How to configure Virtual Gateways?

Question

How to configure Virtual Gateways?

Environment

Cisco Email Security Appliance (ESA)

The Virtual Gateway technology enables users to separate the Cisco Email Security Appliance into multiple Virtual Gateway addresses, from which to send and receive emails. Each Virtual Gateway address is given a distinct IP address, hostname and domain, and email queue.

Before setting up the Cisco Email Security Appliance Virtual Gateway addresses, you must allocate a set of IP addresses that will be used to send emails from. You should also ensure proper configuration of your DNS servers so that the IP addresses resolve to valid hostnames.

Step 1:

• Create new IP interfaces with the IP/hostname pairs from the Network > IP Interfaces page in the WebUI or the interfaceconfig command in the CLI.
• Go to the CLI and group the IP interfaces within the interfaceconfig command:

example.lab> interfaceconfig

Currently configured interfaces:
1. data1 (10.66.71.12/24 on Data 1: example.lab)
2. Domain1 (192.168.1.1/24 on Data 1: domain1.lab)
3. Domain2 (192.168.2.1/24, 2001:db8::/32 on Data 1: domain2.lab)

Choose the operation you want to perform:
- NEW - Create a new interface.
- EDIT - Modify an interface.
- GROUPS - Define interface groups.
- DELETE - Remove an interface.
[]> GROUPS

Choose the operation you want to perform:
- NEW - Create a new group.
[]> NEW

Enter the name for this group.
[]> GroupInt

Enter the name or number of the interfaces to be included in this group.
Separate your choices with commas or specify a range with a dash.
1. data1 (10.66.71.12/24: c150b.lab)
2. Domain1 (192.168.1.1/24 on Data 1: domain1.lab)
3. Domain2 (192.168.2.1/24, 2001:db8::/32 on Data 1: domain2.lab)
[1]> 2,3

Group GroupInt created.

Currently configured IP groups:
1. GroupInt (Domain1, Domain2)

Choose the operation you want to perform:
- NEW - Create a new group.
- EDIT - Modify a group.
- DELETE - Remove a group.
[]>

Step 2:

• Assign MAIL FROM to the Group using the command: altsrchost > New

example.lab> altsrchost

Choose the operation you want to perform:
- NEW - Create a new mapping.
- IMPORT - Load new mappings from a file.
[]> new

Enter the Envelope From address or client IP address for which you want to set up a Virtual Gateway(tm) mapping. Partial addresses
such as "@example.com", "@.com", "user@", or "user@.com" are allowed.
[]> @test.com

Which interface do you want to send messages for @test.com from?
1. data1 (10.66.71.12/24: c150b.lab)
2. Domain1 (192.168.1.1/24 on Data 1: domain1.lab)
3. Domain2 (192.168.2.1/24, 2001:db8::/32 on Data 1: domain2.lab)
IP Groups:
4. GroupInt (Domain1, Domain2)
[1]> 4

Mapping for @test.com on interface GroupInt created.

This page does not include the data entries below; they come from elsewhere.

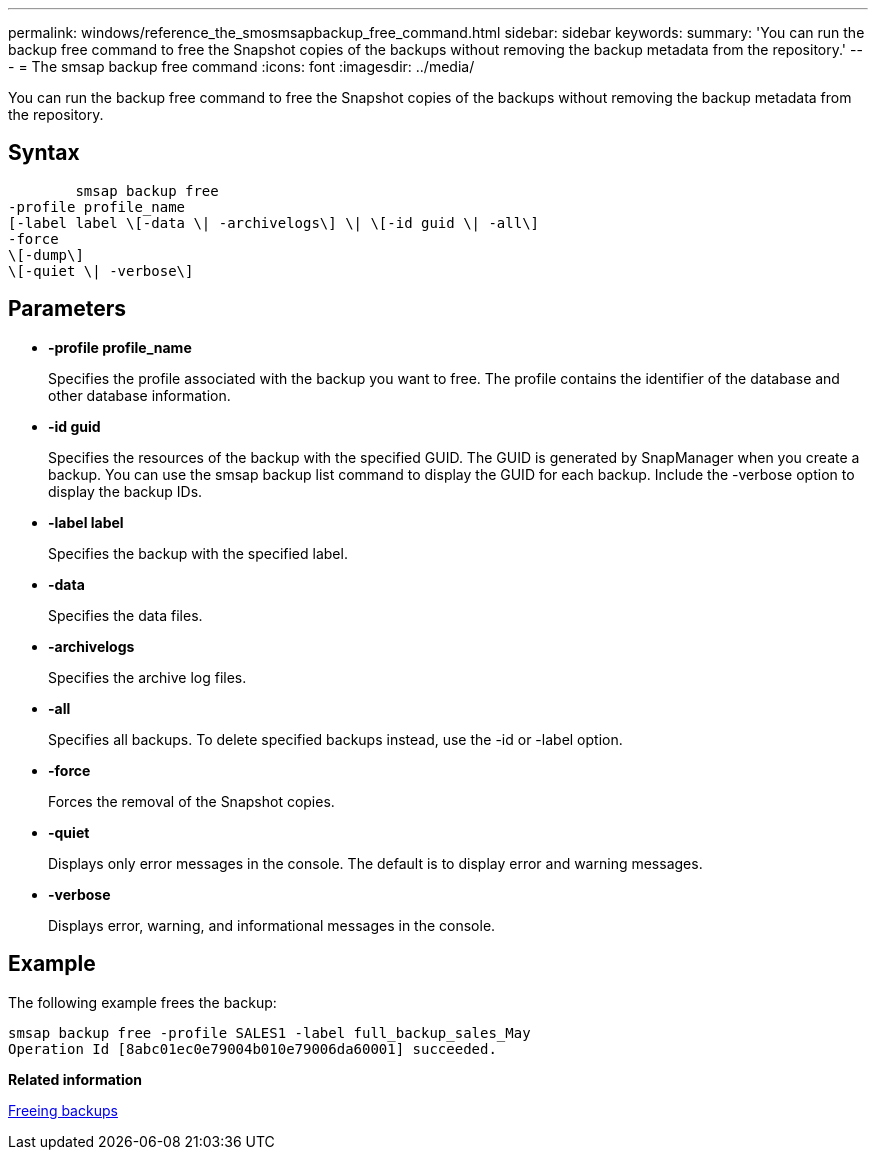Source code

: ---
permalink: windows/reference_the_smosmsapbackup_free_command.html
sidebar: sidebar
keywords: 
summary: 'You can run the backup free command to free the Snapshot copies of the backups without removing the backup metadata from the repository.'
---
= The smsap backup free command
:icons: font
:imagesdir: ../media/

[.lead]
You can run the backup free command to free the Snapshot copies of the backups without removing the backup metadata from the repository.

== Syntax

----

        smsap backup free 
-profile profile_name 
[-label label \[-data \| -archivelogs\] \| \[-id guid \| -all\] 
-force 
\[-dump\]
\[-quiet \| -verbose\]
----

== Parameters

* *-profile profile_name*
+
Specifies the profile associated with the backup you want to free. The profile contains the identifier of the database and other database information.

* *-id guid*
+
Specifies the resources of the backup with the specified GUID. The GUID is generated by SnapManager when you create a backup. You can use the smsap backup list command to display the GUID for each backup. Include the -verbose option to display the backup IDs.

* *-label label*
+
Specifies the backup with the specified label.

* *-data*
+
Specifies the data files.

* *-archivelogs*
+
Specifies the archive log files.

* *-all*
+
Specifies all backups. To delete specified backups instead, use the -id or -label option.

* *-force*
+
Forces the removal of the Snapshot copies.

* *-quiet*
+
Displays only error messages in the console. The default is to display error and warning messages.

* *-verbose*
+
Displays error, warning, and informational messages in the console.

== Example

The following example frees the backup:

----
smsap backup free -profile SALES1 -label full_backup_sales_May
Operation Id [8abc01ec0e79004b010e79006da60001] succeeded.
----

*Related information*

xref:task_freeing_backups.adoc[Freeing backups]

Choose the operation you want to perform:
- NEW - Create a new mapping.
- EDIT - Modify a mapping.
- DELETE - Remove a mapping.
- IMPORT - Load new mappings from a file.
- EXPORT - Export all mappings to a file.
- PRINT - Display all mappings.
- CLEAR - Remove all mappings.
[]>

• Submit and Commit the changes.

• Apply Destination Control for the recipient domain using the 'destconfig' command.